● CHALLENGE: Copy out the rows from the line holding "collector number: 5384" through the line holding "locality: Between Glenwood", inclusive, keeping each one word for word.

── DATASET EXTRACT ──

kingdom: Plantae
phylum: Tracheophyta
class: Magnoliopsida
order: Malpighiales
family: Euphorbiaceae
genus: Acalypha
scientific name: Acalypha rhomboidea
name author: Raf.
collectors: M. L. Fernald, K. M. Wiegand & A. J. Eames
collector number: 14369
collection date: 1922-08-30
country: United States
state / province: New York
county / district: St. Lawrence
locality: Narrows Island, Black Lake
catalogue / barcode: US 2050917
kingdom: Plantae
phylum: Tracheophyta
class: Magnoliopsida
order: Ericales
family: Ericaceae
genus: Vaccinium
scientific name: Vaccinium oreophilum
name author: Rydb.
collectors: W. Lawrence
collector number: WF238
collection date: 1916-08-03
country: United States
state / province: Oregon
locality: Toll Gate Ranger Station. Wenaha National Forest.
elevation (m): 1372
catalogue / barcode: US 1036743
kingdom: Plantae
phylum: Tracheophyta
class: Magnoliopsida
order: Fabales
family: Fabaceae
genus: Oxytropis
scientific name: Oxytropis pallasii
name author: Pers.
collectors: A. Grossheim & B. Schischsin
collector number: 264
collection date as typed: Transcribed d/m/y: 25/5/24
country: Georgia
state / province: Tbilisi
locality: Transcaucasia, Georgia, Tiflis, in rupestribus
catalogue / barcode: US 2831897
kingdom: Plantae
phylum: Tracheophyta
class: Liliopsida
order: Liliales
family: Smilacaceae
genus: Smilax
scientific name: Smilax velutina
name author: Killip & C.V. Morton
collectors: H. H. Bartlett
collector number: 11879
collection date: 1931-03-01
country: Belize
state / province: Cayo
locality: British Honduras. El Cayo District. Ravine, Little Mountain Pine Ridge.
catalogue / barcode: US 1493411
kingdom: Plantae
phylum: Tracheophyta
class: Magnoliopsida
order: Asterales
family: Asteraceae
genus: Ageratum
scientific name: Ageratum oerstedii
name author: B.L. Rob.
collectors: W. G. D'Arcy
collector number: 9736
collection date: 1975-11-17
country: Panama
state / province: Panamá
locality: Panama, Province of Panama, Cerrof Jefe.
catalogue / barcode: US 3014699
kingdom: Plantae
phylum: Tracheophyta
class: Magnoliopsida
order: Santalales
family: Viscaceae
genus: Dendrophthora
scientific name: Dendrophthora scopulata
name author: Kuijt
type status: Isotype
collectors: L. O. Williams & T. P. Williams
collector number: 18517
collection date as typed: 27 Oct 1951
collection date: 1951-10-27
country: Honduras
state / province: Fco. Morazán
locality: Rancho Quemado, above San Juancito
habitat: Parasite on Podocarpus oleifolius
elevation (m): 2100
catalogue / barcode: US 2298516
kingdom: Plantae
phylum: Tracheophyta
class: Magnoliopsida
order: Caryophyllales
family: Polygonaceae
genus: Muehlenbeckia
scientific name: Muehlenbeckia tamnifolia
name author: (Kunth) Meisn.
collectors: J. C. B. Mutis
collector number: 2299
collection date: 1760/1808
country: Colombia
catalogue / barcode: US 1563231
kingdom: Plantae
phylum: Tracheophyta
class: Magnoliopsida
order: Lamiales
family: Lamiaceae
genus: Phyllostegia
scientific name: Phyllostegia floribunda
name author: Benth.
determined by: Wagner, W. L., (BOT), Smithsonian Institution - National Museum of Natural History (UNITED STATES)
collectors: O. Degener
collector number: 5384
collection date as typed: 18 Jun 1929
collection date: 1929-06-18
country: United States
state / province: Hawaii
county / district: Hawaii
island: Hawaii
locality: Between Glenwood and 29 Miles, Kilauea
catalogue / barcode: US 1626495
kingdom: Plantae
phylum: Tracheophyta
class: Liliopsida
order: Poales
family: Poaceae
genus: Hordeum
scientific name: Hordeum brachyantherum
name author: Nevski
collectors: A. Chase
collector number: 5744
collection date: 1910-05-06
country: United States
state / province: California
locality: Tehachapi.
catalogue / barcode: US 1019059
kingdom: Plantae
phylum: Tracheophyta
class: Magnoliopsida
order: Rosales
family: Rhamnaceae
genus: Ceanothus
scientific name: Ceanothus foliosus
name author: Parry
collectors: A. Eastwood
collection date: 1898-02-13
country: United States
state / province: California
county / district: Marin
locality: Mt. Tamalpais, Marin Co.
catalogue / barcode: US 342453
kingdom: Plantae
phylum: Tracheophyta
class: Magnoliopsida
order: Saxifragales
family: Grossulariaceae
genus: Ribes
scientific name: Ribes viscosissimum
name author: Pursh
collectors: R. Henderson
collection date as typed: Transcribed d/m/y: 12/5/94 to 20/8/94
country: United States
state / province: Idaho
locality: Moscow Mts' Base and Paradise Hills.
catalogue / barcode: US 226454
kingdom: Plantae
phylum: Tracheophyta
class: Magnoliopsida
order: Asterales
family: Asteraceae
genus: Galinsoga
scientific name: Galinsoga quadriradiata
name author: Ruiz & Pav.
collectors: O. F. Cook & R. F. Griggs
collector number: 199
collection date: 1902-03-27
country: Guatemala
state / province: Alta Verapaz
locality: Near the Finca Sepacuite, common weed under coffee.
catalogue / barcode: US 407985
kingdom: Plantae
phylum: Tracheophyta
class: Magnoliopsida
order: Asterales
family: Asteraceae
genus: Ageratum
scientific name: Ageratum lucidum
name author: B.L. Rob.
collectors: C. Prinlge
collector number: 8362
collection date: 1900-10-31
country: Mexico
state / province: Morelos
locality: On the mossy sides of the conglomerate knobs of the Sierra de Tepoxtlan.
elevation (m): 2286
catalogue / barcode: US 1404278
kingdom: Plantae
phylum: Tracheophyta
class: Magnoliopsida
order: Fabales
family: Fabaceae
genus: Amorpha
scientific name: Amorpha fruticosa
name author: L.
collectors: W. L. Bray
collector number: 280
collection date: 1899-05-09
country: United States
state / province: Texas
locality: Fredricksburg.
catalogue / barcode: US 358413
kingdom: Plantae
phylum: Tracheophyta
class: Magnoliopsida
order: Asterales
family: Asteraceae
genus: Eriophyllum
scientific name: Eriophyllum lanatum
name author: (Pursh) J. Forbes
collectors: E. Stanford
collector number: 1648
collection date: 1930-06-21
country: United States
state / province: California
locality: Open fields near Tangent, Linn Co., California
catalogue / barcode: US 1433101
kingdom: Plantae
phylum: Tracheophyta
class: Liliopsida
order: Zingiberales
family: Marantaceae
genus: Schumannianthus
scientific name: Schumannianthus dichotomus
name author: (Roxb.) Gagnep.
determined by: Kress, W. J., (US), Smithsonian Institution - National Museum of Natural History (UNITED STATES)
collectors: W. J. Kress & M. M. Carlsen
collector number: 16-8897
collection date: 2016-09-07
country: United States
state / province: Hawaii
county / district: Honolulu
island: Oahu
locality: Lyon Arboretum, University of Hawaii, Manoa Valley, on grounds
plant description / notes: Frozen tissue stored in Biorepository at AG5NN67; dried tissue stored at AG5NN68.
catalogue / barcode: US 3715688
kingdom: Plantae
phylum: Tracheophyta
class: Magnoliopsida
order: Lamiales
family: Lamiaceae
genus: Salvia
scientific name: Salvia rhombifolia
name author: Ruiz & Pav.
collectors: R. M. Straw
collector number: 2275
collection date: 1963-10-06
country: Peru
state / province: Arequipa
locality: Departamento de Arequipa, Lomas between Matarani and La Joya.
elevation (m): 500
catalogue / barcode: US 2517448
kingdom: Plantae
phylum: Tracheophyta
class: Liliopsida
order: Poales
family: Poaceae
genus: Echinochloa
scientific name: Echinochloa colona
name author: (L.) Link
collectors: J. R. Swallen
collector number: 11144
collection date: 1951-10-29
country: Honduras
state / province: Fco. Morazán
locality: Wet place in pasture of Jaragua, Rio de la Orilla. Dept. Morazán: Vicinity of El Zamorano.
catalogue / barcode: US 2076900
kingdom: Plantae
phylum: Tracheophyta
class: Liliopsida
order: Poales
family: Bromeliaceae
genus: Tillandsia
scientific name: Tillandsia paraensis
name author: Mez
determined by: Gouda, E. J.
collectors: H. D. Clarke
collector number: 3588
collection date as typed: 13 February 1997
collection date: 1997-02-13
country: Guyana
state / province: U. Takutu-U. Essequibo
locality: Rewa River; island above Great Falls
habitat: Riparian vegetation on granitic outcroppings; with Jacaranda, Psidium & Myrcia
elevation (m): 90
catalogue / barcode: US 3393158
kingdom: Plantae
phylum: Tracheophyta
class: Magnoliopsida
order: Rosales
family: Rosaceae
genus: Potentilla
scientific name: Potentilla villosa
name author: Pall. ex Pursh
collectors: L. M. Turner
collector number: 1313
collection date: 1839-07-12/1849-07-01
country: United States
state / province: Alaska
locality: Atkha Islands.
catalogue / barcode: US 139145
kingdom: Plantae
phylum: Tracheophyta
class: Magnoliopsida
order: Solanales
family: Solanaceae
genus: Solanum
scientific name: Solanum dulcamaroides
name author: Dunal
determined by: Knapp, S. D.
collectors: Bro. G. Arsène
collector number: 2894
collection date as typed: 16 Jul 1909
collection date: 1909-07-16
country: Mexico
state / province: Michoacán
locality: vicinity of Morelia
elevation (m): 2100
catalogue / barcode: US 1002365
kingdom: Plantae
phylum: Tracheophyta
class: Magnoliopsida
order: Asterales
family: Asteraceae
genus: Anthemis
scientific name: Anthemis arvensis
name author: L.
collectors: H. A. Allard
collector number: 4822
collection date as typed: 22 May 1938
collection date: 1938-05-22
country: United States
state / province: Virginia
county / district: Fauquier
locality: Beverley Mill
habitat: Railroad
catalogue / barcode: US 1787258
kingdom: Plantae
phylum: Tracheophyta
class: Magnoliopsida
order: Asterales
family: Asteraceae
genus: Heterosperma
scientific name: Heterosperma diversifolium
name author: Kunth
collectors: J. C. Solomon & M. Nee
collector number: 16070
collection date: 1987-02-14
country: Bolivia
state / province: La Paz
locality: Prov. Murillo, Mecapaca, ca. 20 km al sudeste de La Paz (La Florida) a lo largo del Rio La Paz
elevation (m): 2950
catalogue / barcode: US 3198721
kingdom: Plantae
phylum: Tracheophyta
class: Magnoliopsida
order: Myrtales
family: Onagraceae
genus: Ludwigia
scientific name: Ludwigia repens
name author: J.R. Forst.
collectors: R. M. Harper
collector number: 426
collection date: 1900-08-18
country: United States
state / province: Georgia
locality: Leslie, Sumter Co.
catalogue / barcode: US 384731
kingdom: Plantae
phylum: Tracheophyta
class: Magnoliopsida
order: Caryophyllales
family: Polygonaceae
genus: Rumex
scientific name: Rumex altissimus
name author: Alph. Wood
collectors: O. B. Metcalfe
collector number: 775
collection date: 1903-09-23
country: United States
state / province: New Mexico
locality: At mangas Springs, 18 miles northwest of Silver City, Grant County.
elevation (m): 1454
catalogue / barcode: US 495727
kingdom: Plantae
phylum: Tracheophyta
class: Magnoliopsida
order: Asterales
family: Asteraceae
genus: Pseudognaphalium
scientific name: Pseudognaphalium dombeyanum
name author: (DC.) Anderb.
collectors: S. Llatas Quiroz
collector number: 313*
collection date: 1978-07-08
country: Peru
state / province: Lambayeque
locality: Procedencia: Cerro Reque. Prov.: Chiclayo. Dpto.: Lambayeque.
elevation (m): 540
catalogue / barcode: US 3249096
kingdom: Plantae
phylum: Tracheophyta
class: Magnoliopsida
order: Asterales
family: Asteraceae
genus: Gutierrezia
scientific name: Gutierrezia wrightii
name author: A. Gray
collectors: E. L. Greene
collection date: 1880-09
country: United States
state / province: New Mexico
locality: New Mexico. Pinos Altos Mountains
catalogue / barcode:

───

● REPLY:
collector number: 5384
collection date as typed: 18 Jun 1929
collection date: 1929-06-18
country: United States
state / province: Hawaii
county / district: Hawaii
island: Hawaii
locality: Between Glenwood and 29 Miles, Kilauea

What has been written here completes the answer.